§ **Action item**
Turn the text lines in this material into a Markdown table with two columns, Row and Line, numbering each line in order and skipping blank lines. Leave the pictures out of the answer.

_ _ _ _ _

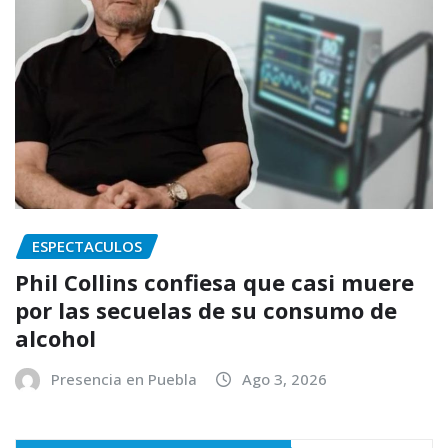
ESPECTACULOS
Phil Collins confiesa que casi muere
por las secuelas de su consumo de
alcohol
Presencia en Puebla
Ago 3, 2026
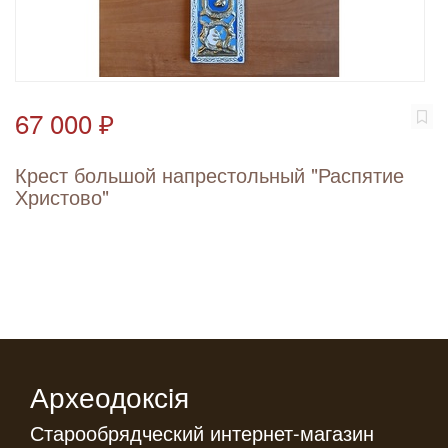
67 000 ₽
Крест большой напрестольный "Распятие
Христово"
Археодоксiя
Старообрядческий интернет-магазин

_ _ _ _ _

§ **Your response**
| Row | Line |
|---|---|
| 1 | ESPECTACULOS |
| 2 | Phil Collins confiesa que casi muere |
| 3 | por las secuelas de su consumo de |
| 4 | alcohol |
| 5 | Presencia en Puebla |
| 6 | Ago 3, 2026 |
| 7 | 67 000 ₽ |
| 8 | Крест большой напрестольный "Распятие |
| 9 | Христово" |
| 10 | Археодоксiя |
| 11 | Старообрядческий интернет-магазин |